_Provided information_.
------------------------
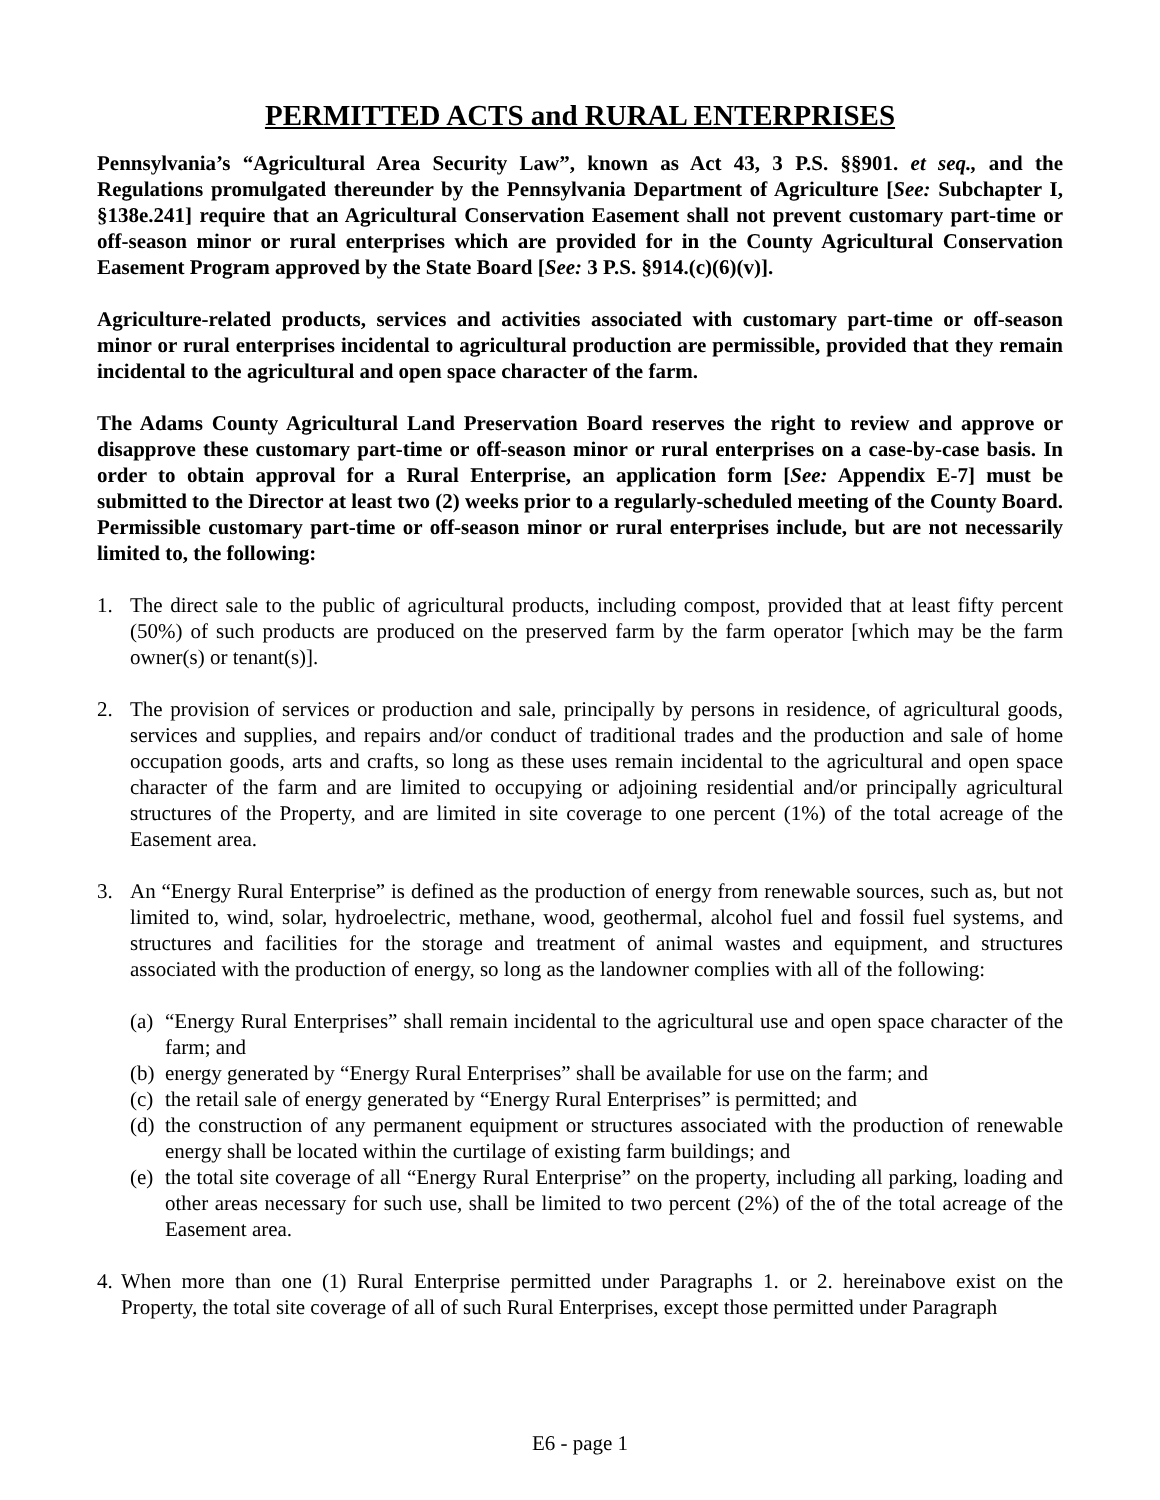PERMITTED ACTS and RURAL ENTERPRISES
Pennsylvania’s “Agricultural Area Security Law”, known as Act 43, 3 P.S. §§901. et seq., and the Regulations promulgated thereunder by the Pennsylvania Department of Agriculture [See: Subchapter I, §138e.241] require that an Agricultural Conservation Easement shall not prevent customary part-time or off-season minor or rural enterprises which are provided for in the County Agricultural Conservation Easement Program approved by the State Board [See: 3 P.S. §914.(c)(6)(v)].
Agriculture-related products, services and activities associated with customary part-time or off-season minor or rural enterprises incidental to agricultural production are permissible, provided that they remain incidental to the agricultural and open space character of the farm.
The Adams County Agricultural Land Preservation Board reserves the right to review and approve or disapprove these customary part-time or off-season minor or rural enterprises on a case-by-case basis. In order to obtain approval for a Rural Enterprise, an application form [See: Appendix E-7] must be submitted to the Director at least two (2) weeks prior to a regularly-scheduled meeting of the County Board. Permissible customary part-time or off-season minor or rural enterprises include, but are not necessarily limited to, the following:
1. The direct sale to the public of agricultural products, including compost, provided that at least fifty percent (50%) of such products are produced on the preserved farm by the farm operator [which may be the farm owner(s) or tenant(s)].
2. The provision of services or production and sale, principally by persons in residence, of agricultural goods, services and supplies, and repairs and/or conduct of traditional trades and the production and sale of home occupation goods, arts and crafts, so long as these uses remain incidental to the agricultural and open space character of the farm and are limited to occupying or adjoining residential and/or principally agricultural structures of the Property, and are limited in site coverage to one percent (1%) of the total acreage of the Easement area.
3. An “Energy Rural Enterprise” is defined as the production of energy from renewable sources, such as, but not limited to, wind, solar, hydroelectric, methane, wood, geothermal, alcohol fuel and fossil fuel systems, and structures and facilities for the storage and treatment of animal wastes and equipment, and structures associated with the production of energy, so long as the landowner complies with all of the following:
(a) “Energy Rural Enterprises” shall remain incidental to the agricultural use and open space character of the farm; and
(b) energy generated by “Energy Rural Enterprises” shall be available for use on the farm; and
(c) the retail sale of energy generated by “Energy Rural Enterprises” is permitted; and
(d) the construction of any permanent equipment or structures associated with the production of renewable energy shall be located within the curtilage of existing farm buildings; and
(e) the total site coverage of all “Energy Rural Enterprise” on the property, including all parking, loading and other areas necessary for such use, shall be limited to two percent (2%) of the of the total acreage of the Easement area.
4. When more than one (1) Rural Enterprise permitted under Paragraphs 1. or 2. hereinabove exist on the Property, the total site coverage of all of such Rural Enterprises, except those permitted under Paragraph
E6 - page 1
------------------------
_Task description_. An exact transcription of the records above is needed, with no pictures included.

_Task output_.
PERMITTED ACTS and RURAL ENTERPRISES
Pennsylvania’s “Agricultural Area Security Law”, known as Act 43, 3 P.S. §§901. et seq., and the Regulations promulgated thereunder by the Pennsylvania Department of Agriculture [See: Subchapter I, §138e.241] require that an Agricultural Conservation Easement shall not prevent customary part-time or off-season minor or rural enterprises which are provided for in the County Agricultural Conservation Easement Program approved by the State Board [See: 3 P.S. §914.(c)(6)(v)].
Agriculture-related products, services and activities associated with customary part-time or off-season minor or rural enterprises incidental to agricultural production are permissible, provided that they remain incidental to the agricultural and open space character of the farm.
The Adams County Agricultural Land Preservation Board reserves the right to review and approve or disapprove these customary part-time or off-season minor or rural enterprises on a case-by-case basis. In order to obtain approval for a Rural Enterprise, an application form [See: Appendix E-7] must be submitted to the Director at least two (2) weeks prior to a regularly-scheduled meeting of the County Board. Permissible customary part-time or off-season minor or rural enterprises include, but are not necessarily limited to, the following:
1. The direct sale to the public of agricultural products, including compost, provided that at least fifty percent (50%) of such products are produced on the preserved farm by the farm operator [which may be the farm owner(s) or tenant(s)].
2. The provision of services or production and sale, principally by persons in residence, of agricultural goods, services and supplies, and repairs and/or conduct of traditional trades and the production and sale of home occupation goods, arts and crafts, so long as these uses remain incidental to the agricultural and open space character of the farm and are limited to occupying or adjoining residential and/or principally agricultural structures of the Property, and are limited in site coverage to one percent (1%) of the total acreage of the Easement area.
3. An “Energy Rural Enterprise” is defined as the production of energy from renewable sources, such as, but not limited to, wind, solar, hydroelectric, methane, wood, geothermal, alcohol fuel and fossil fuel systems, and structures and facilities for the storage and treatment of animal wastes and equipment, and structures associated with the production of energy, so long as the landowner complies with all of the following:
(a) “Energy Rural Enterprises” shall remain incidental to the agricultural use and open space character of the farm; and
(b) energy generated by “Energy Rural Enterprises” shall be available for use on the farm; and
(c) the retail sale of energy generated by “Energy Rural Enterprises” is permitted; and
(d) the construction of any permanent equipment or structures associated with the production of renewable energy shall be located within the curtilage of existing farm buildings; and
(e) the total site coverage of all “Energy Rural Enterprise” on the property, including all parking, loading and other areas necessary for such use, shall be limited to two percent (2%) of the of the total acreage of the Easement area.
4. When more than one (1) Rural Enterprise permitted under Paragraphs 1. or 2. hereinabove exist on the Property, the total site coverage of all of such Rural Enterprises, except those permitted under Paragraph
E6 - page 1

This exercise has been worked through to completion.